An Overview To Kubevirt Metrics
KubeVirt and Prometheus metrics
In this blog post, we will explore the current state of integration between KubeVirt and Prometheus. For that, we’ll be using the following bits and pieces:
- minikube, as local Kubernetes deployment.
- kube-prometheus bundle, to quickly and easily deploy the whole monitoring stack, Promtheus, Grafana, …
- KubeVirt
Starting Kubernetes up
- Installing minikube is detailed on the Installation section of the project’s README. If you happen to be running Fedora 29, this Copr repository can be used.
-
Following the documentation on both minikube and kube-prometheus bundle, the command I used to start Kubernetes is the following one:
$ minikube start --cpus 2 --disk-size 30g --memory 10240 --vm-driver kvm2 --feature-gates=DevicePlugins=true --bootstrapper=kubeadm --extra-config=kubelet.authentication-token-webhook=true --extra-config=kubelet.authorization-mode=Webhook --extra-config=scheduler.address=0.0.0.0 --extra-config=controller-manager.address=0.0.0.0 --kubernetes-version=v1.11.5
With that command you’ll get a VM, using 2 vCPUS with 10GiB of RAM and running Kubernetes version 1.11.5, please adjust that to your needs.

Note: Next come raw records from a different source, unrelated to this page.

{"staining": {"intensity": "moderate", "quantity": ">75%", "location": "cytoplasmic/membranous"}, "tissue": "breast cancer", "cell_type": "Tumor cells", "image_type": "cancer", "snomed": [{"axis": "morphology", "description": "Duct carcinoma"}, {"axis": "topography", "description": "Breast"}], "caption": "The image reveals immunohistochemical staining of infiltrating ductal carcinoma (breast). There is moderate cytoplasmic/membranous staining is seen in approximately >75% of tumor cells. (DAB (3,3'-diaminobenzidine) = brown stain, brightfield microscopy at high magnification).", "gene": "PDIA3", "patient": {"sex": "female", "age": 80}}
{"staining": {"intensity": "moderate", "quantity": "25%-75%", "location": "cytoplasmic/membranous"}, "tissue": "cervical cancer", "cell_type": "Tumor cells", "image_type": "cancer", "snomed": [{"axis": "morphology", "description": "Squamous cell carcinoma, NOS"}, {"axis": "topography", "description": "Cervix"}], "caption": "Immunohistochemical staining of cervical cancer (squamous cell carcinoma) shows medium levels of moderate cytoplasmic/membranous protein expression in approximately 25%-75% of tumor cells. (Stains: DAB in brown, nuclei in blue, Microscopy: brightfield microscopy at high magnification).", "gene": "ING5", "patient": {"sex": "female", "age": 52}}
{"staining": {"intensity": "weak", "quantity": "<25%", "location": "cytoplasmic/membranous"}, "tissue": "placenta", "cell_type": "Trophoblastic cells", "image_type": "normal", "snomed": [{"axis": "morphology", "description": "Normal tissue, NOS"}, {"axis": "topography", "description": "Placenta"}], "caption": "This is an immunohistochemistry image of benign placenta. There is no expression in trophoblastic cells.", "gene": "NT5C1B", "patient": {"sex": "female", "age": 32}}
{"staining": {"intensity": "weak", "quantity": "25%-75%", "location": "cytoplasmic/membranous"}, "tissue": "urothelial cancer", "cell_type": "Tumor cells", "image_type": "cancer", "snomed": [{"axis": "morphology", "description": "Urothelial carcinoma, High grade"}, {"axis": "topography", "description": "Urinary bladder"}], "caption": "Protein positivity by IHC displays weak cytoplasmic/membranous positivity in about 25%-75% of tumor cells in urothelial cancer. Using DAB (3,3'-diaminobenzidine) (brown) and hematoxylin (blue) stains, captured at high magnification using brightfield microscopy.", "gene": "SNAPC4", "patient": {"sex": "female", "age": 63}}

Installing the monitoring stack
- Follow this README for step by step installation instructions.
-
Once installed, we can verify everything is up and running by checking out the monitoring namespace:
$ kubectl get all -n monitoring NAME READY STATUS RESTARTS AGE pod/alertmanager-main-0 2/2 Running 2 3d pod/alertmanager-main-1 2/2 Running 2 3d pod/alertmanager-main-2 2/2 Running 2 3d pod/grafana-7b9578fb4-jb2ts 1/1 Running 1 3d pod/kube-state-metrics-fb7d5f59b-dr5zp 4/4 Running 5 3d pod/node-exporter-jf2zk 2/2 Running 2 3d pod/prometheus-adapter-69bd74fc7-vlfcq 1/1 Running 2 3d pod/prometheus-k8s-0 3/3 Running 4 3d pod/prometheus-k8s-1 3/3 Running 4 3d pod/prometheus-operator-6db8dbb7dd-5cb6r 1/1 Running 2 3d NAME TYPE CLUSTER-IP EXTERNAL-IP PORT(S) AGE service/alertmanager-main ClusterIP 10.100.239.1 <none> 9093/TCP 3d service/alertmanager-operated ClusterIP None <none> 9093/TCP,6783/TCP 3d service/grafana ClusterIP 10.104.160.71 <none> 3000/TCP 3d service/kube-state-metrics ClusterIP None <none> 8443/TCP,9443/TCP 3d service/node-exporter ClusterIP None <none> 9100/TCP 3d service/prometheus-adapter ClusterIP 10.109.240.201 <none> 443/TCP 3d service/prometheus-k8s ClusterIP 10.103.208.241 <none> 9090/TCP 3d service/prometheus-operated ClusterIP None <none> 9090/TCP 3d service/prometheus-operator ClusterIP None <none> 8080/TCP 3d NAME DESIRED CURRENT READY UP-TO-DATE AVAILABLE NODE SELECTOR AGE daemonset.apps/node-exporter 1 1 1 1 1 beta.kubernetes.io/os=linux 3d NAME DESIRED CURRENT UP-TO-DATE AVAILABLE AGE deployment.apps/grafana 1 1 1 1 3d deployment.apps/kube-state-metrics 1 1 1 1 3d deployment.apps/prometheus-adapter 1 1 1 1 3d deployment.apps/prometheus-operator 1 1 1 1 3d NAME DESIRED CURRENT READY AGE replicaset.apps/grafana-7b9578fb4 1 1 1 3d replicaset.apps/kube-state-metrics-6dc79554cd 0 0 0 3d replicaset.apps/kube-state-metrics-fb7d5f59b 1 1 1 3d replicaset.apps/prometheus-adapter-69bd74fc7 1 1 1 3d replicaset.apps/prometheus-operator-6db8dbb7dd 1 1 1 3d NAME DESIRED CURRENT AGE statefulset.apps/alertmanager-main 3 3 3d statefulset.apps/prometheus-k8s 2 2 3d
So we can see that everything is up and running and we can even test that the access to Grafana and PromUI are working:
-
For Grafana, forward the port 3000 as follows and access http://localhost:3000:
$ kubectl --namespace monitoring port-forward svc/grafana 3000
At the time of this writing, the username and password for Grafana are both admin.
-
For PromUI, forward the port 9090 as follows and access http://localhost:9090:
$ kubectl --namespace monitoring port-forward svc/prometheus-k8s 9090
-
Let’s deploy KubeVirt and dig on the metrics components
- Deploy KubeVirt using the official documentation.For this blog post the version 0.11.0 has been used.
- Metrics:
- If you’ve installed KubeVirt before, there’s a service that might be unfamiliar to you, service/kubevirt-prometheus-metrics, this service uses a selector set to match the label prometheus.kubevirt.io: ““ which is included on all the main KubeVirt components, like the virt-api, virt-controllers and virt-handler.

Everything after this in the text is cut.